Assignment
No picture belongs in the copy. Repeat each line below exactly.

Data section
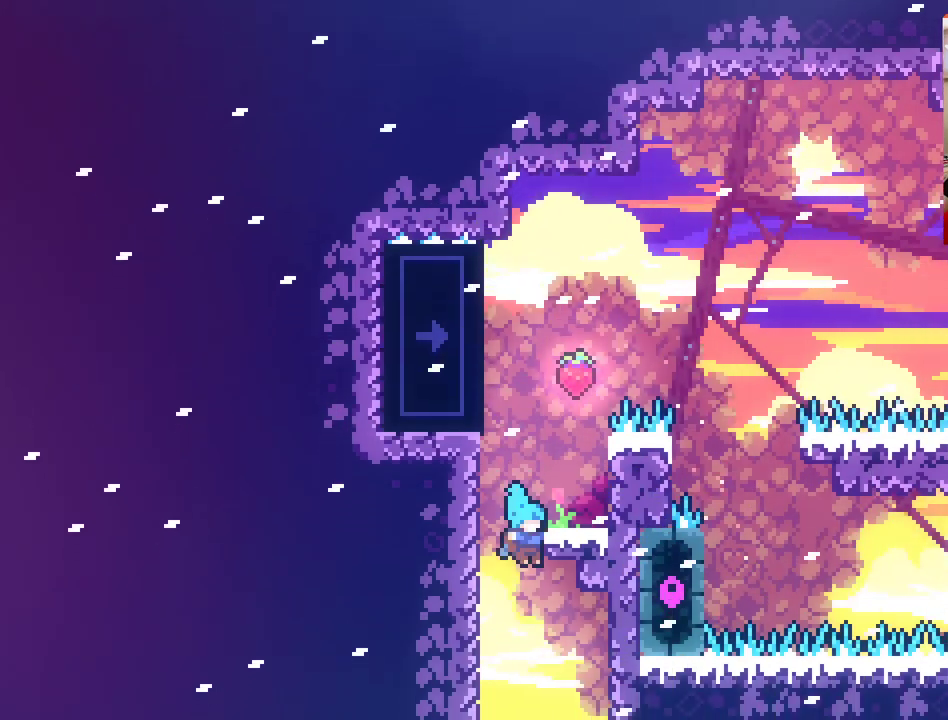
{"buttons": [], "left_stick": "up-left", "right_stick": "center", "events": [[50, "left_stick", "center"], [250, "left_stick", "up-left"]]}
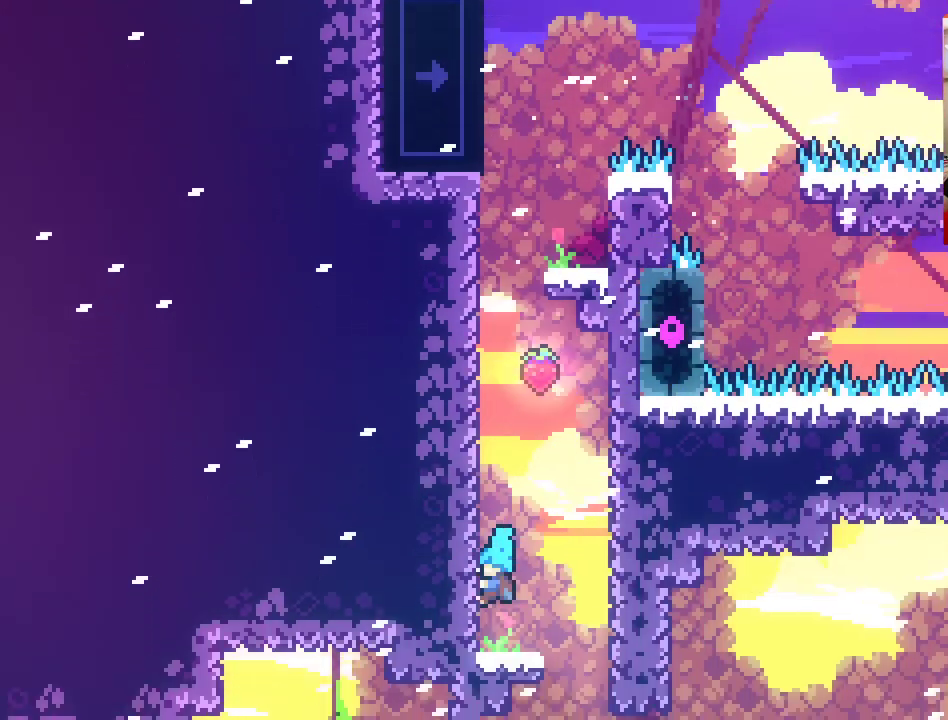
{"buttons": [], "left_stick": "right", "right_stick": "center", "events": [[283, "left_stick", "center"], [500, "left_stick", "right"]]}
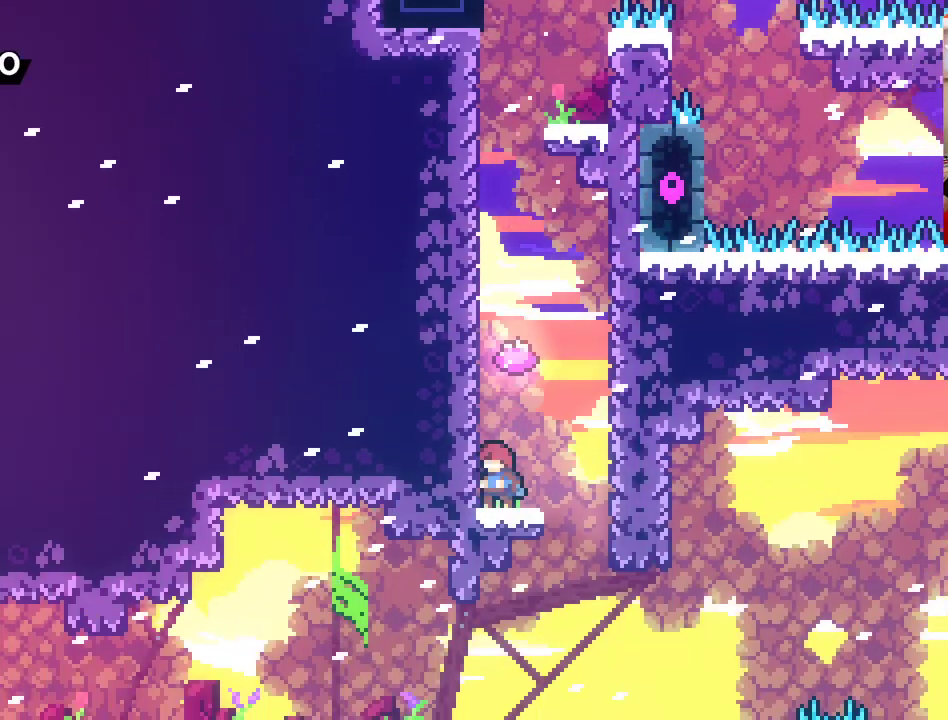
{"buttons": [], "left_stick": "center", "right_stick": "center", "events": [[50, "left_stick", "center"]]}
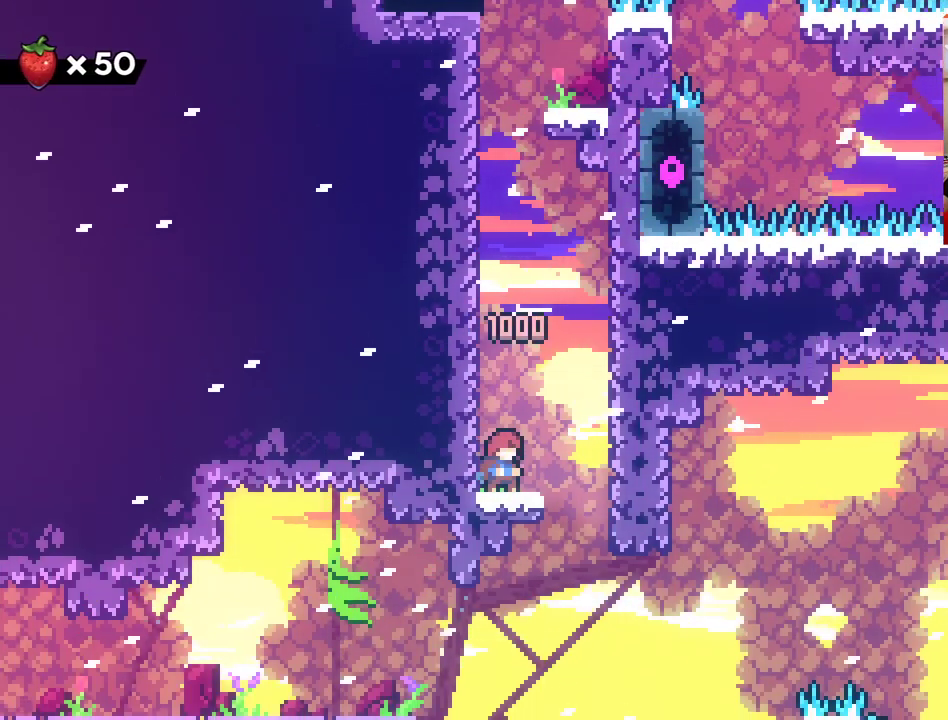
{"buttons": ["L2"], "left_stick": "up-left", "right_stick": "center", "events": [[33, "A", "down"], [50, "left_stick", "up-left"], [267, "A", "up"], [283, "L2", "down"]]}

The answer
{"buttons": [], "left_stick": "up-left", "right_stick": "center", "events": [[50, "left_stick", "center"], [250, "left_stick", "up-left"]]}
{"buttons": [], "left_stick": "right", "right_stick": "center", "events": [[283, "left_stick", "center"], [500, "left_stick", "right"]]}
{"buttons": [], "left_stick": "center", "right_stick": "center", "events": [[50, "left_stick", "center"]]}
{"buttons": ["L2"], "left_stick": "up-left", "right_stick": "center", "events": [[33, "A", "down"], [50, "left_stick", "up-left"], [267, "A", "up"], [283, "L2", "down"]]}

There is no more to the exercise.